Çivi batırın!
Çocukluğumdan büluğ çağına geçtiğim dönemden bu yana büyüklerimden en sık duyduğum deyimlerden birisidir "Bu memleketin çivisi çıktı". Toplumda infial uyardıracak, sağlığı ve güvenliği tehdit edecek olaylar arka arkaya patlayıp skandallar ortaya çıktığında, büyüklerimiz, etkili köşe yazarları, politikacılar hep o deyimi ağızlarına alırlar: "Memleketin çivisi çıktı" Son günlerde manşetlerde gördüklerimiz, arka arkaya gelen olaylar bu deyime ne kadar çok uyuyor! Öyle olaylar ki, toplum sağlığı artık iyice hiçe sayılıyor, insanlar toplu şekilde ölüyor ve hastalanıyor. Sahte içkiler ortaya çıkıyor. Kokuşmuş mallardan yapılmış yiyecekler satılıyor. Her gün yeni bir hırsızlık ve gasp olayı ile karşı karşıyayız. Konunun uzmanlarına göre de yasalardaki boşluklar ve adalet mekanizmasındaki yavaşlık bu tip olayları özendiriyor ve yakaladığı adamı ertesi gün salıvermek zorunda kalan emniyet güçleri de zor durumda kalıyorlar. Tüm bu sorunlara karşın insanlar yaşamaya ve eğlenmeye devam ediyor. Büyük çoğunluğumuz da futbola sarılıyor. Ama hayatın kendisinde olduğu gibi yıllardır futbolda da çivilerin yerlerinden çıkıp durduğunu görüyoruz. Bu hafta penaltıların çivisi çıktı. Kendi gözlemim ve hakem yorumcularından edindiğim izlenime göre, Trabzon'un, Konya'nın ve F.Bahçe'nin ilk kazandığı penaltı, penaltı değil. Samsun'un penaltısının ise tekrarı gerekiyor. Düşünün, yukarıda sayılan penaltılar verilmese, F.Bahçe ve Trabzon puan kaybetmiş, Sakarya beraberlik almış, belki de Kayseri galip gelmiş olacaktı. Ligin üstünde ve altında neler olacağını düşünebiliyor musunuz?

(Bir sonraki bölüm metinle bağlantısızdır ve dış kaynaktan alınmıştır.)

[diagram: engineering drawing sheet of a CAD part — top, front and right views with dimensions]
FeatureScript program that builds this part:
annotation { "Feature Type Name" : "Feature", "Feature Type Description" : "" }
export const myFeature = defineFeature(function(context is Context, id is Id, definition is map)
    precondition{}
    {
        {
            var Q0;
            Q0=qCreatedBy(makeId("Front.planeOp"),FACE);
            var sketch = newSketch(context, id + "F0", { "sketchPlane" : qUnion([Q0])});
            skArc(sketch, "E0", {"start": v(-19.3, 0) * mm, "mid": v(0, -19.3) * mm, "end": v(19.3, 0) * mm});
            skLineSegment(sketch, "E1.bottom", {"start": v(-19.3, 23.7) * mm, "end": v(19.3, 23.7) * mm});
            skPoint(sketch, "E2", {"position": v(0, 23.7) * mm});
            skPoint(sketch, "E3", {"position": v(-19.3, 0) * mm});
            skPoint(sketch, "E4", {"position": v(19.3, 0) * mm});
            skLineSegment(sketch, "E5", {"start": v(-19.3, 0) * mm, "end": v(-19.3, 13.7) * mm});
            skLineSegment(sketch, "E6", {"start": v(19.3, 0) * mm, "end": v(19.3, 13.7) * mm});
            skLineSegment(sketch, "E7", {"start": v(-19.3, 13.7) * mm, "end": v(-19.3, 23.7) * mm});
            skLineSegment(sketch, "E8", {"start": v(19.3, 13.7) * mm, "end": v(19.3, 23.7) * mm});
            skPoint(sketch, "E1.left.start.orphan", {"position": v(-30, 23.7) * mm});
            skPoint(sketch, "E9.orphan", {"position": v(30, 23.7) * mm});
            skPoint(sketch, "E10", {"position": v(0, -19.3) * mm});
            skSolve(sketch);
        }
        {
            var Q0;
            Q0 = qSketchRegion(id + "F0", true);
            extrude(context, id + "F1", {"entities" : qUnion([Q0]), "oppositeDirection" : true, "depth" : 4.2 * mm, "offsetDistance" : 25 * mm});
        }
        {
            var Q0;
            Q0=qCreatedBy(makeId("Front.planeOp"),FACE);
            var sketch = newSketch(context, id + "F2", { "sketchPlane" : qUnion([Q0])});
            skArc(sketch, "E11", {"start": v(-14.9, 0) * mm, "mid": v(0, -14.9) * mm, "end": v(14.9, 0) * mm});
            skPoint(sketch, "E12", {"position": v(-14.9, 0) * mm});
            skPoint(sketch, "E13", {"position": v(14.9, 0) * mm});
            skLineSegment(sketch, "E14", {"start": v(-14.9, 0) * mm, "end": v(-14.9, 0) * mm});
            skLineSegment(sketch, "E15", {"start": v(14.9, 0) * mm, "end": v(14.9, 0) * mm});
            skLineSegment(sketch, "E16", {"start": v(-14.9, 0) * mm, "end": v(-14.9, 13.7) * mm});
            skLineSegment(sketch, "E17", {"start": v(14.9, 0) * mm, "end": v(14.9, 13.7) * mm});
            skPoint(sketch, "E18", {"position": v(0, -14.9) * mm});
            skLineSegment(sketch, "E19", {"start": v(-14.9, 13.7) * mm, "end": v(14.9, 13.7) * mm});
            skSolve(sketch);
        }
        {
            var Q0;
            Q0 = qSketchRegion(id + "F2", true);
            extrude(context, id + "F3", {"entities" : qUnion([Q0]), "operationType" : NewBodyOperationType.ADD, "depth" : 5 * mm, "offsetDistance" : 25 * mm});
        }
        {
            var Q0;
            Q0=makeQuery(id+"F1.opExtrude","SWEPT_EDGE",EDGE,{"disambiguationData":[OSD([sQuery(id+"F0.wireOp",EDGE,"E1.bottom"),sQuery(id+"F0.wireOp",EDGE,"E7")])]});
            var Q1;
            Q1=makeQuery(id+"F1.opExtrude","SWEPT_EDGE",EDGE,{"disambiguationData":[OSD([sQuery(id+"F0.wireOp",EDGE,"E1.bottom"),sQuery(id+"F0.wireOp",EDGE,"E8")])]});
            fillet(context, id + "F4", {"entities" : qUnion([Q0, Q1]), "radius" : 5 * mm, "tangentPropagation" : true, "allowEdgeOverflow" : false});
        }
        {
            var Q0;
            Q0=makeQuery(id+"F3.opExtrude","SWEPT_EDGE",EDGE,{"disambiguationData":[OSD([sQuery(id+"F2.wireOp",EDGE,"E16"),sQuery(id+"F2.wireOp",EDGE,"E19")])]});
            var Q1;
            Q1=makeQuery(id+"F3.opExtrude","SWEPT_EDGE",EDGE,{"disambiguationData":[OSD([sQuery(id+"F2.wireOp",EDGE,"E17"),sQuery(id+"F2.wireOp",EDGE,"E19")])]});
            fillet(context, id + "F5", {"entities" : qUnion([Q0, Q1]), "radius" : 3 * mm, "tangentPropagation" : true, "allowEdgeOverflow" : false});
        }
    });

Sadece bu değil, futbolda rekabetin de çivisi çıktı. Geçen hafta G.Antep'te yenilen Trabzon'un bir yöneticisi çıkıp "Rakibi kim motive etti?" diyebiliyor. G.Birliği, Kadıköy'de F.Bahçe'ye karşı direndi diye eleştiriliyor, hatta çıkış tünelinde futbolcularına fiziki saldırıda bulunuluyor. İki hafta önce bir futbolcusu özel bir güvenlik görevlisinden kafa yiyen, sahada mağdur olan takıma, "Takma bunları kafana, sen futbolunu oynamaya devam et" şeklinde telkinlerde bulunulabiliyor! Hatta Samsun'da takımı yenildikten sonra Hagi, suçu kendinde aramayarak kendi lehine tüm yorumcuların "penaltı değil" dediği bir penaltı veren hakeme bile yüklenebiliyor.
Perhiz ve lahana turşusu Ama futbolseverler de şaşkın. G.Antep'in son 6 haftada yendiği tek takım Trabzon. Samsun'un son 6 haftada yendiği tek takım ise G.Saray. Christoph Daum G.Birliği'nin Beşiktaş karşısında daha "Light" oynadığını düşünüyor. Yani taraflar kendine göre "Bu ne perhiz, bu ne lahana turşusu" diyebiliyor. Hal böyle olunca büyükler, kendisine karşı direnç gösteren küçüklere "Niye oynuyorsunuz? Bu hakkı nereden buldunuz?" diyebiliyor! Kendilerini gösterebilecekleri tek platform olan büyük maçlardaki mücadeleleri yüzünden alkış almak yerine azar işiten küçükler ise seslerini duyuramadıkları için sözlüde "0" alan öğrenciler gibi yerlerine oturuyorlar. Futbolseverler ise futbola soğuyorlar. Futbolun çivisinin tamamen çıkmaması ve bu gidişe bir dur vermek için medyadan yöneticisine, taraftarından futbolcusuna ve teknik heyetine kadar herkesin çuvaldızı değil, "koca bir çiviyi" kendisine batırması gerekiyor!